BEGIN

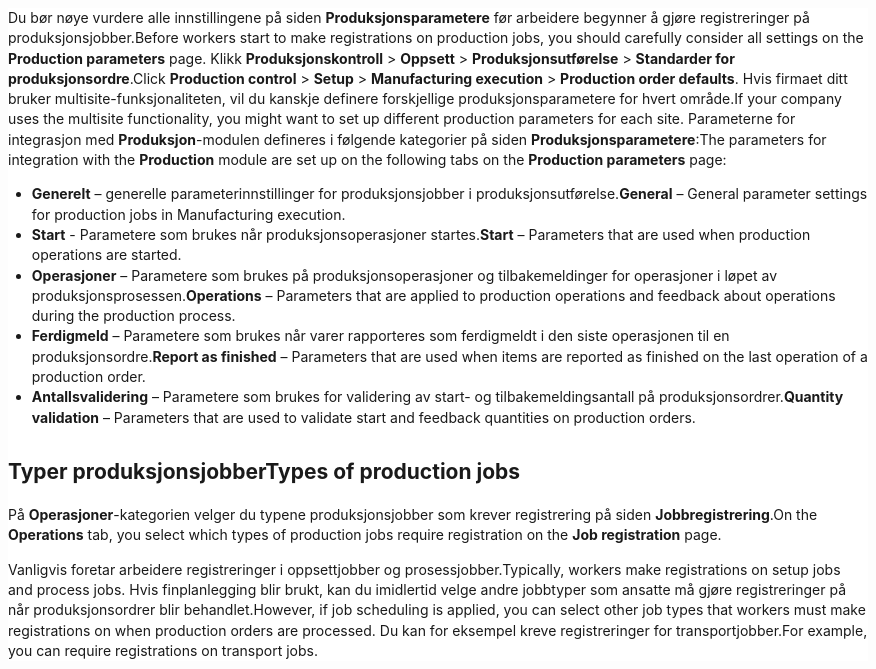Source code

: <span data-ttu-id="7eee8-109">Du bør nøye vurdere alle innstillingene på siden **Produksjonsparametere** før arbeidere begynner å gjøre registreringer på produksjonsjobber.</span><span class="sxs-lookup"><span data-stu-id="7eee8-109">Before workers start to make registrations on production jobs, you should carefully consider all settings on the **Production parameters** page.</span></span> <span data-ttu-id="7eee8-110">Klikk **Produksjonskontroll** &gt; **Oppsett** &gt; **Produksjonsutførelse** &gt; **Standarder for produksjonsordre**.</span><span class="sxs-lookup"><span data-stu-id="7eee8-110">Click **Production control** &gt; **Setup** &gt; **Manufacturing execution** &gt; **Production order defaults**.</span></span> <span data-ttu-id="7eee8-111">Hvis firmaet ditt bruker multisite-funksjonaliteten, vil du kanskje definere forskjellige produksjonsparametere for hvert område.</span><span class="sxs-lookup"><span data-stu-id="7eee8-111">If your company uses the multisite functionality, you might want to set up different production parameters for each site.</span></span> <span data-ttu-id="7eee8-112">Parameterne for integrasjon med **Produksjon**-modulen defineres i følgende kategorier på siden **Produksjonsparametere**:</span><span class="sxs-lookup"><span data-stu-id="7eee8-112">The parameters for integration with the **Production** module are set up on the following tabs on the **Production parameters** page:</span></span>

- <span data-ttu-id="7eee8-113">**Generelt** – generelle parameterinnstillinger for produksjonsjobber i produksjonsutførelse.</span><span class="sxs-lookup"><span data-stu-id="7eee8-113">**General** – General parameter settings for production jobs in Manufacturing execution.</span></span>
- <span data-ttu-id="7eee8-114">**Start** - Parametere som brukes når produksjonsoperasjoner startes.</span><span class="sxs-lookup"><span data-stu-id="7eee8-114">**Start** – Parameters that are used when production operations are started.</span></span>
- <span data-ttu-id="7eee8-115">**Operasjoner** – Parametere som brukes på produksjonsoperasjoner og tilbakemeldinger for operasjoner i løpet av produksjonsprosessen.</span><span class="sxs-lookup"><span data-stu-id="7eee8-115">**Operations** – Parameters that are applied to production operations and feedback about operations during the production process.</span></span>
- <span data-ttu-id="7eee8-116">**Ferdigmeld** – Parametere som brukes når varer rapporteres som ferdigmeldt i den siste operasjonen til en produksjonsordre.</span><span class="sxs-lookup"><span data-stu-id="7eee8-116">**Report as finished** – Parameters that are used when items are reported as finished on the last operation of a production order.</span></span>
- <span data-ttu-id="7eee8-117">**Antallsvalidering** – Parametere som brukes for validering av start- og tilbakemeldingsantall på produksjonsordrer.</span><span class="sxs-lookup"><span data-stu-id="7eee8-117">**Quantity validation** – Parameters that are used to validate start and feedback quantities on production orders.</span></span>

## <a name="types-of-production-jobs"></a><span data-ttu-id="7eee8-118">Typer produksjonsjobber</span><span class="sxs-lookup"><span data-stu-id="7eee8-118">Types of production jobs</span></span>
<span data-ttu-id="7eee8-119">På **Operasjoner**-kategorien velger du typene produksjonsjobber som krever registrering på siden **Jobbregistrering**.</span><span class="sxs-lookup"><span data-stu-id="7eee8-119">On the **Operations** tab, you select which types of production jobs require registration on the **Job registration** page.</span></span>

<span data-ttu-id="7eee8-120">Vanligvis foretar arbeidere registreringer i oppsettjobber og prosessjobber.</span><span class="sxs-lookup"><span data-stu-id="7eee8-120">Typically, workers make registrations on setup jobs and process jobs.</span></span> <span data-ttu-id="7eee8-121">Hvis finplanlegging blir brukt, kan du imidlertid velge andre jobbtyper som ansatte må gjøre registreringer på når produksjonsordrer blir behandlet.</span><span class="sxs-lookup"><span data-stu-id="7eee8-121">However, if job scheduling is applied, you can select other job types that workers must make registrations on when production orders are processed.</span></span> <span data-ttu-id="7eee8-122">Du kan for eksempel kreve registreringer for transportjobber.</span><span class="sxs-lookup"><span data-stu-id="7eee8-122">For example, you can require registrations on transport jobs.</span></span>
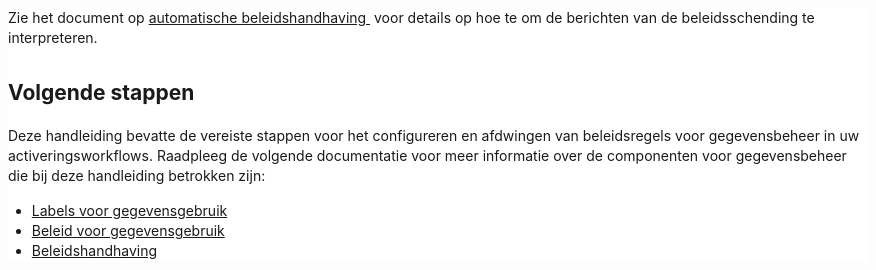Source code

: Zie het document op [&#x200B; automatische beleidshandhaving &#x200B;](./enforcement/auto-enforcement.md) voor details op hoe te om de berichten van de beleidsschending te interpreteren.

## Volgende stappen

Deze handleiding bevatte de vereiste stappen voor het configureren en afdwingen van beleidsregels voor gegevensbeheer in uw activeringsworkflows. Raadpleeg de volgende documentatie voor meer informatie over de componenten voor gegevensbeheer die bij deze handleiding betrokken zijn:

* [Labels voor gegevensgebruik](./labels/overview.md)
* [Beleid voor gegevensgebruik](./policies/overview.md)
* [Beleidshandhaving](./enforcement/overview.md)
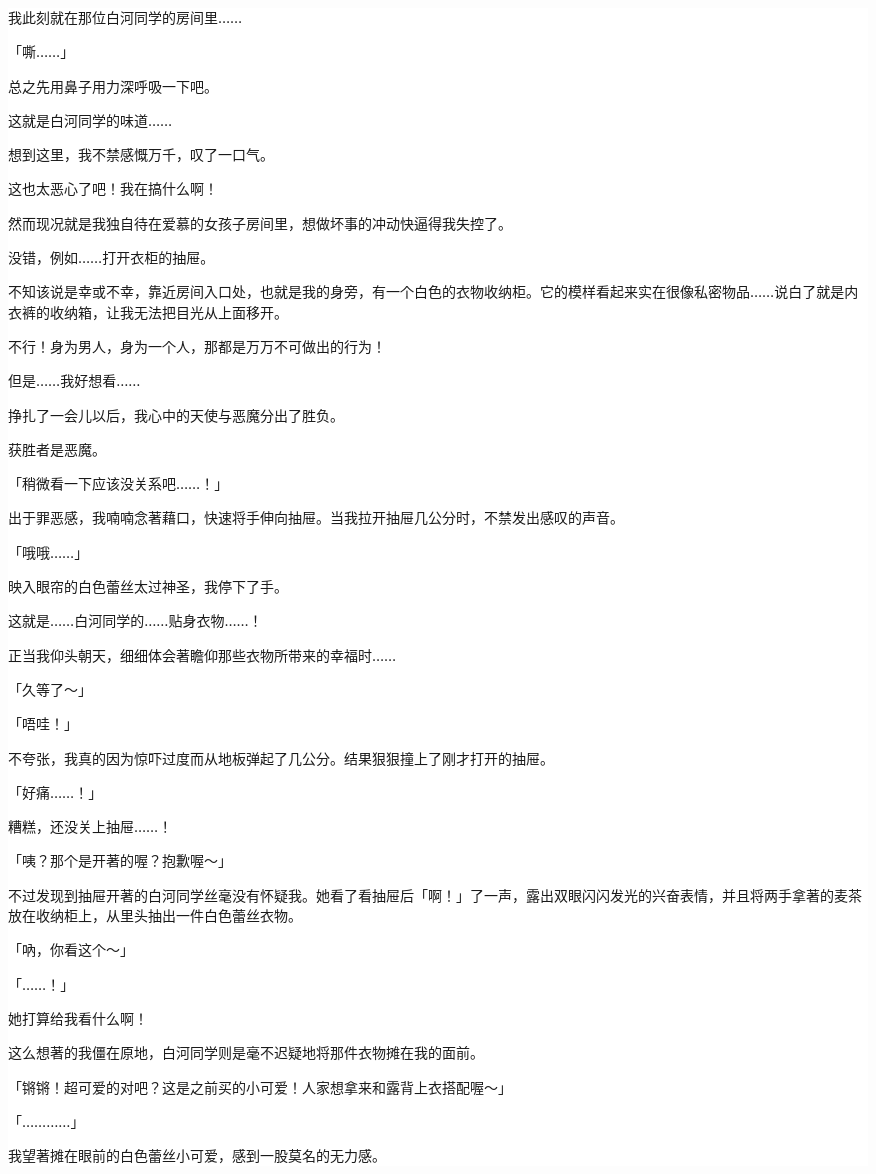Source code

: 我此刻就在那位白河同学的房间里……

「嘶……」

总之先用鼻子用力深呼吸一下吧。

这就是白河同学的味道……

想到这里，我不禁感慨万千，叹了一口气。

这也太恶心了吧！我在搞什么啊！

然而现况就是我独自待在爱慕的女孩子房间里，想做坏事的冲动快逼得我失控了。

没错，例如……打开衣柜的抽屉。

不知该说是幸或不幸，靠近房间入口处，也就是我的身旁，有一个白色的衣物收纳柜。它的模样看起来实在很像私密物品……说白了就是内衣裤的收纳箱，让我无法把目光从上面移开。

不行！身为男人，身为一个人，那都是万万不可做出的行为！

但是……我好想看……

挣扎了一会儿以后，我心中的天使与恶魔分出了胜负。

获胜者是恶魔。

「稍微看一下应该没关系吧……！」

出于罪恶感，我喃喃念著藉口，快速将手伸向抽屉。当我拉开抽屉几公分时，不禁发出感叹的声音。

「哦哦……」

映入眼帘的白色蕾丝太过神圣，我停下了手。

这就是……白河同学的……贴身衣物……！

正当我仰头朝天，细细体会著瞻仰那些衣物所带来的幸福时……

「久等了～」

「唔哇！」

不夸张，我真的因为惊吓过度而从地板弹起了几公分。结果狠狠撞上了刚才打开的抽屉。

「好痛……！」

糟糕，还没关上抽屉……！

「咦？那个是开著的喔？抱歉喔～」

不过发现到抽屉开著的白河同学丝毫没有怀疑我。她看了看抽屉后「啊！」了一声，露出双眼闪闪发光的兴奋表情，并且将两手拿著的麦茶放在收纳柜上，从里头抽出一件白色蕾丝衣物。

「吶，你看这个～」

「……！」

她打算给我看什么啊！

这么想著的我僵在原地，白河同学则是毫不迟疑地将那件衣物摊在我的面前。

「锵锵！超可爱的对吧？这是之前买的小可爱！人家想拿来和露背上衣搭配喔～」

「…………」

我望著摊在眼前的白色蕾丝小可爱，感到一股莫名的无力感。
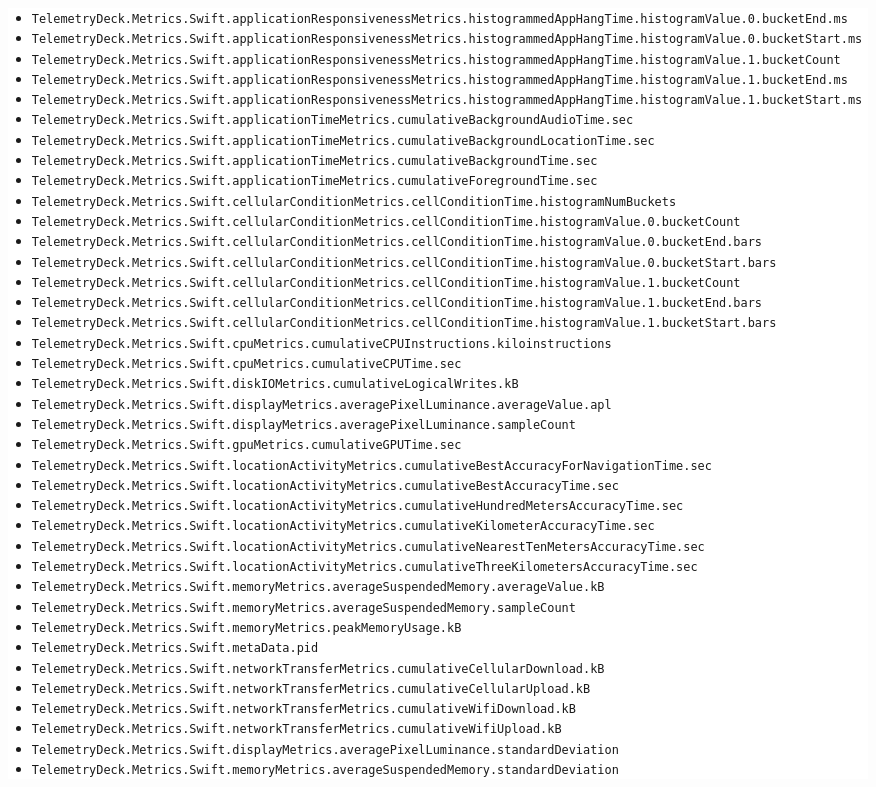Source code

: - `TelemetryDeck.Metrics.Swift.applicationResponsivenessMetrics.histogrammedAppHangTime.histogramValue.0.bucketEnd.ms`
- `TelemetryDeck.Metrics.Swift.applicationResponsivenessMetrics.histogrammedAppHangTime.histogramValue.0.bucketStart.ms`
- `TelemetryDeck.Metrics.Swift.applicationResponsivenessMetrics.histogrammedAppHangTime.histogramValue.1.bucketCount`
- `TelemetryDeck.Metrics.Swift.applicationResponsivenessMetrics.histogrammedAppHangTime.histogramValue.1.bucketEnd.ms`
- `TelemetryDeck.Metrics.Swift.applicationResponsivenessMetrics.histogrammedAppHangTime.histogramValue.1.bucketStart.ms`
- `TelemetryDeck.Metrics.Swift.applicationTimeMetrics.cumulativeBackgroundAudioTime.sec`
- `TelemetryDeck.Metrics.Swift.applicationTimeMetrics.cumulativeBackgroundLocationTime.sec`
- `TelemetryDeck.Metrics.Swift.applicationTimeMetrics.cumulativeBackgroundTime.sec`
- `TelemetryDeck.Metrics.Swift.applicationTimeMetrics.cumulativeForegroundTime.sec`
- `TelemetryDeck.Metrics.Swift.cellularConditionMetrics.cellConditionTime.histogramNumBuckets`
- `TelemetryDeck.Metrics.Swift.cellularConditionMetrics.cellConditionTime.histogramValue.0.bucketCount`
- `TelemetryDeck.Metrics.Swift.cellularConditionMetrics.cellConditionTime.histogramValue.0.bucketEnd.bars`
- `TelemetryDeck.Metrics.Swift.cellularConditionMetrics.cellConditionTime.histogramValue.0.bucketStart.bars`
- `TelemetryDeck.Metrics.Swift.cellularConditionMetrics.cellConditionTime.histogramValue.1.bucketCount`
- `TelemetryDeck.Metrics.Swift.cellularConditionMetrics.cellConditionTime.histogramValue.1.bucketEnd.bars`
- `TelemetryDeck.Metrics.Swift.cellularConditionMetrics.cellConditionTime.histogramValue.1.bucketStart.bars`
- `TelemetryDeck.Metrics.Swift.cpuMetrics.cumulativeCPUInstructions.kiloinstructions`
- `TelemetryDeck.Metrics.Swift.cpuMetrics.cumulativeCPUTime.sec`
- `TelemetryDeck.Metrics.Swift.diskIOMetrics.cumulativeLogicalWrites.kB`
- `TelemetryDeck.Metrics.Swift.displayMetrics.averagePixelLuminance.averageValue.apl`
- `TelemetryDeck.Metrics.Swift.displayMetrics.averagePixelLuminance.sampleCount`
- `TelemetryDeck.Metrics.Swift.gpuMetrics.cumulativeGPUTime.sec`
- `TelemetryDeck.Metrics.Swift.locationActivityMetrics.cumulativeBestAccuracyForNavigationTime.sec`
- `TelemetryDeck.Metrics.Swift.locationActivityMetrics.cumulativeBestAccuracyTime.sec`
- `TelemetryDeck.Metrics.Swift.locationActivityMetrics.cumulativeHundredMetersAccuracyTime.sec`
- `TelemetryDeck.Metrics.Swift.locationActivityMetrics.cumulativeKilometerAccuracyTime.sec`
- `TelemetryDeck.Metrics.Swift.locationActivityMetrics.cumulativeNearestTenMetersAccuracyTime.sec`
- `TelemetryDeck.Metrics.Swift.locationActivityMetrics.cumulativeThreeKilometersAccuracyTime.sec`
- `TelemetryDeck.Metrics.Swift.memoryMetrics.averageSuspendedMemory.averageValue.kB`
- `TelemetryDeck.Metrics.Swift.memoryMetrics.averageSuspendedMemory.sampleCount`
- `TelemetryDeck.Metrics.Swift.memoryMetrics.peakMemoryUsage.kB`
- `TelemetryDeck.Metrics.Swift.metaData.pid`
- `TelemetryDeck.Metrics.Swift.networkTransferMetrics.cumulativeCellularDownload.kB`
- `TelemetryDeck.Metrics.Swift.networkTransferMetrics.cumulativeCellularUpload.kB`
- `TelemetryDeck.Metrics.Swift.networkTransferMetrics.cumulativeWifiDownload.kB`
- `TelemetryDeck.Metrics.Swift.networkTransferMetrics.cumulativeWifiUpload.kB`
- `TelemetryDeck.Metrics.Swift.displayMetrics.averagePixelLuminance.standardDeviation`
- `TelemetryDeck.Metrics.Swift.memoryMetrics.averageSuspendedMemory.standardDeviation`
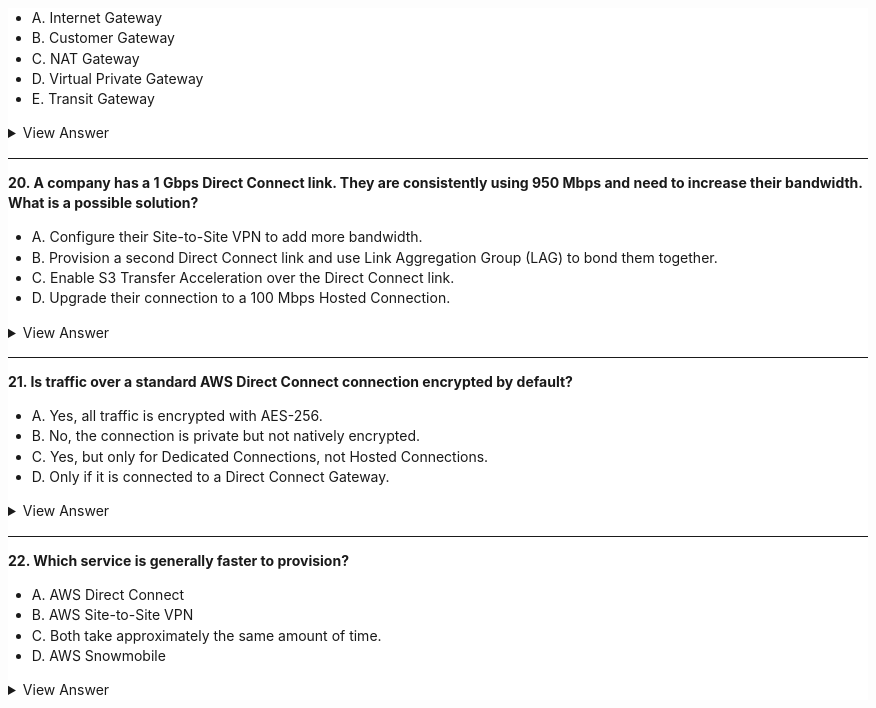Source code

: - A. Internet Gateway
- B. Customer Gateway
- C. NAT Gateway
- D. Virtual Private Gateway
- E. Transit Gateway

<details><summary>View Answer</summary></details>

---

**20. A company has a 1 Gbps Direct Connect link. They are consistently using 950 Mbps and need to increase their bandwidth. What is a possible solution?**

- A. Configure their Site-to-Site VPN to add more bandwidth.
- B. Provision a second Direct Connect link and use Link Aggregation Group (LAG) to bond them together.
- C. Enable S3 Transfer Acceleration over the Direct Connect link.
- D. Upgrade their connection to a 100 Mbps Hosted Connection.

<details><summary>View Answer</summary></details>

---

**21. Is traffic over a standard AWS Direct Connect connection encrypted by default?**

- A. Yes, all traffic is encrypted with AES-256.
- B. No, the connection is private but not natively encrypted.
- C. Yes, but only for Dedicated Connections, not Hosted Connections.
- D. Only if it is connected to a Direct Connect Gateway.

<details><summary>View Answer</summary></details>

---

**22. Which service is generally faster to provision?**

- A. AWS Direct Connect
- B. AWS Site-to-Site VPN
- C. Both take approximately the same amount of time.
- D. AWS Snowmobile

<details><summary>View Answer</summary></details>
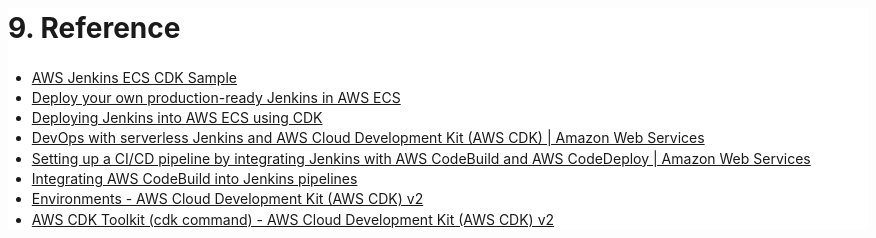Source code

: # 9. Reference

- [AWS Jenkins ECS CDK Sample](https://github.com/aws-samples/aws-jenkins-ecs-cdk)
- [Deploy your own production-ready Jenkins in AWS ECS](https://jenkinshero.com/deploy-jenkins-into-aws-ecs/)
- [Deploying Jenkins into AWS ECS using CDK](https://jenkinshero.com/deploying-jenkins-into-aws-ecs-using-cdk/)
- [DevOps with serverless Jenkins and AWS Cloud Development Kit (AWS CDK) | Amazon Web Services](https://aws.amazon.com/blogs/devops/devops-with-serverless-jenkins-and-aws-cloud-development-kit-aws-cdk/)
- [Setting up a CI/CD pipeline by integrating Jenkins with AWS CodeBuild and AWS CodeDeploy | Amazon Web Services](https://aws.amazon.com/blogs/devops/setting-up-a-ci-cd-pipeline-by-integrating-jenkins-with-aws-codebuild-and-aws-codedeploy/)
- [Integrating AWS CodeBuild into Jenkins pipelines](https://jenkinshero.com/integrating-aws-codebuild-into-jenkins-pipelines/)
- [Environments - AWS Cloud Development Kit (AWS CDK) v2](https://docs.aws.amazon.com/cdk/v2/guide/environments.html)
- [AWS CDK Toolkit (cdk command) - AWS Cloud Development Kit (AWS CDK) v2](https://docs.aws.amazon.com/cdk/v2/guide/cli.html#cli-config)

END

▶ WHAT IS REQUIRED
Collect every line of the listing above that contains the string "guide", matching case exactly.

▶ TASK ANSWER
- [Environments - AWS Cloud Development Kit (AWS CDK) v2](https://docs.aws.amazon.com/cdk/v2/guide/environments.html)
- [AWS CDK Toolkit (cdk command) - AWS Cloud Development Kit (AWS CDK) v2](https://docs.aws.amazon.com/cdk/v2/guide/cli.html#cli-config)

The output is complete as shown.